Last year, police also charged seven pan-democratic lawmakers under the ordinance over another chaotic meeting that May.
Civic Party chairman Alan Leong Kah-kit, a veteran barrister, said the ordinance was supposed to be “the imperial sword” to protect Legco members. But it was being used by the executive, headed by city leader Carrie Lam Cheng Yuet-ngor, to attack lawmakers instead, he said.
Having experienced the legal action first-hand, Leung said the latest development showed how much greater was the suppression opposition legislators now faced.
He said in his case, the government was the party which alerted police. But in the present case, it was the Legislative Council which called police on its own initiative. He added the situation now amounted to one group of lawmakers using a law which was supposed to protect all Legco members to target another set of legislators.
“It just shows how ugly things have turned,” Leung said, expressing worries that it could become an increasingly common tactic to take aim at dissenters in the legislature.
He won his trial in a lower court, with the magistrate ruling that the law should not be applicable to lawmakers. But an appeal court overturned that decision, finding that lawmakers who interrupted Legco meetings were not protected from criminal sanctions, as there were limits to the privileges and immunity they enjoyed. Leung has filed an appeal to the city’s top court.

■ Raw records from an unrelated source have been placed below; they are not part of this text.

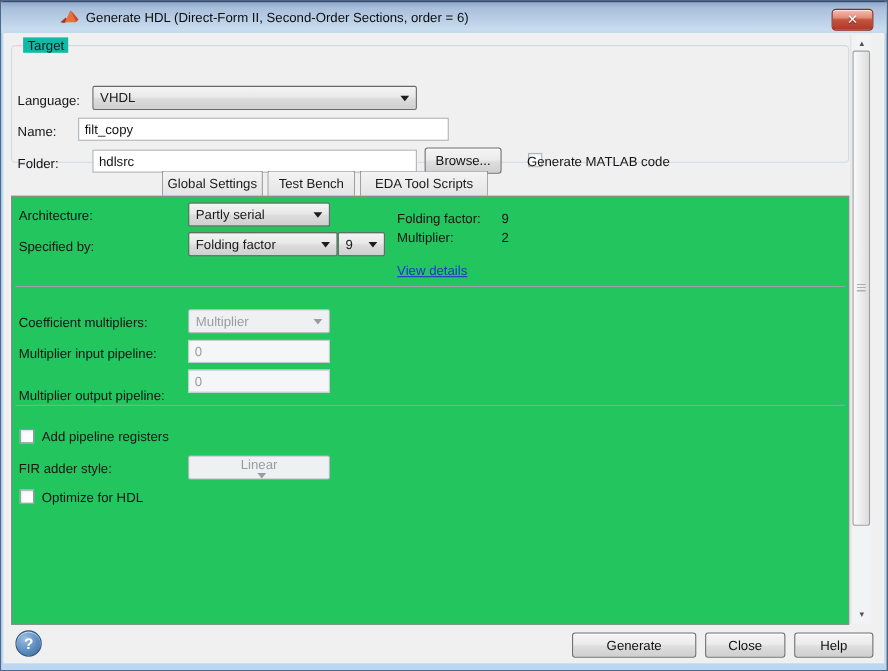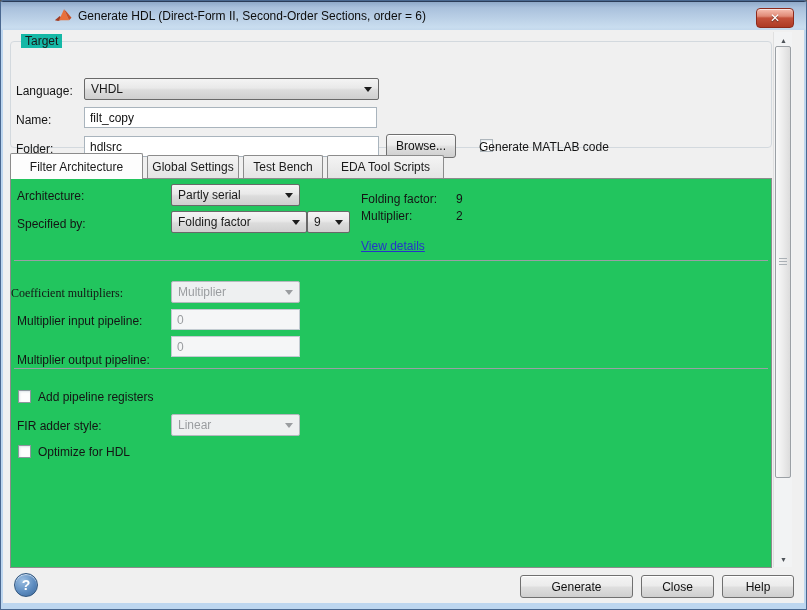--- a/index.html
+++ b/index.html
@@ -104,33 +104,30 @@
       <span class="groupbox-label">Target</span>
     </div>
 
     <span class="lbl" style="left:13px; top:54px;">Language:</span>
     <div class="combo" style="left:81px; top:48px; width:295px;">
       <span class="val">VHDL</span>
       <span class="tri"></span>
     </div>
 
     <span class="lbl" style="left:13px; top:83px;">Name:</span>
-    <input class="txtbox" style="left: 81px; top: 77px; width: 293px;" value="filt_copy">
+    <input class="txtbox" style="left: 68px; top: 77px; width: 337px;" value="filt_copy">
 
     <span class="lbl" style="left:13px; top:112px;">Folder:</span>
     <input class="txtbox" style="left: 81px; top: 106px; width: 295px;" value="hdlsrc">
     <div class="btn" style="left:383px; top:104px; width:70px; height:24px;">
       <span>Browse...</span>
     </div>
     <div class="chk" style="left:477px; top:109px; border-color:#aeb6bc;"></div>
     <span class="lbl" style="left:476px; top:110px;">Generate MATLAB code</span>
 
-    <div class="tab active" style="left:7px; width:133px;">
-      <span>Filter Architecture</span>
-    </div>
     <div class="tab" style="left:144px; width:92px;">
       <span>Global Settings</span>
     </div>
     <div class="tab" style="left:240px; width:80px;">
       <span>Test Bench</span>
     </div>
     <div class="tab" style="left:324px; width:117px;">
       <span>EDA Tool Scripts</span>
     </div>
 
@@ -153,39 +150,39 @@
       </div>
 
       <span class="lbl" style="left:350px; top:13px;">Folding factor:</span>
       <span class="lbl" style="left:445px; top:13px;">9</span>
       <span class="lbl" style="left:350px; top:30px;">Multiplier:</span>
       <span class="lbl" style="left:445px; top:30px;">2</span>
       <span class="link" style="left:350px; top:60px;">View details</span>
 
       <div class="sep" style="top:81px;"></div>
 
-      <span class="lbl" style="left:0; top:107px;font-family:Liberation Serif, serif;">Coefficient multipliers:</span>
+      <span class="lbl" style="left:6px; top:107px;">Coefficient multipliers:</span>
       <div class="combo dis" style="left:160px; top:102px; width:129px;">
         <span class="val">Multiplier</span>
         <span class="tri"></span>
       </div>
 
       <span class="lbl" style="left:6px; top:135px;">Multiplier input pipeline:</span>
       <input class="txtbox dis" style="left: 160px; top: 130px; width: 129px;" disabled="" value="0">
 
       <span class="lbl" style="left:6px; top:162px;margin-top:12px;">Multiplier output pipeline:</span>
       <input class="txtbox dis" style="left: 160px; top: 157px; width: 129px;" disabled="" value="0">
 
       <div class="sep" style="top:189px;"></div>
 
       <div class="chk" style="left:7px; top:211px;"></div>
       <span class="lbl" style="left:27px; top:211px;">Add pipeline registers</span>
 
       <span class="lbl" style="left:6px; top:240px;">FIR adder style:</span>
-      <div class="combo dis" style="left:160px; top:235px; width:129px;">
+      <div class="combo dis" style="left:160px; top:235px; width:129px;flex-direction:column;">
         <span class="val">Linear</span>
         <span class="tri"></span>
       </div>
 
       <div class="chk" style="left:7px; top:266px;"></div>
       <span class="lbl" style="left:27px; top:266px;">Optimize for HDL</span>
 
     </div>
 
     <div class="scrollbar">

The Legco spokesman said that based on the Court of Appeal’s ruling, legislators were not precluded from the offence of contempt under the ordinance.
But Yeung, of the Civic Party, raised concerns about a lack of clarity over the boundaries of what lawmakers could do, as final adjudication in the case was still pending.
“It seems like law enforcement and the prosecutors are taking advantage of this grace period,” he said.
Chung, from the pro-establishment camp, believed that taking a firmer stand could have a deterrent effect, stopping those in the opposition camp from resorting to aggressive strategies.
It could also send a message to future Legco members, as he noted that some candidates preferred a more radical approach these days.
Executive Council member Ronny Tong Ka-wah, a senior counsel, said the Legco ordinance only protected members’ speech, not their actions.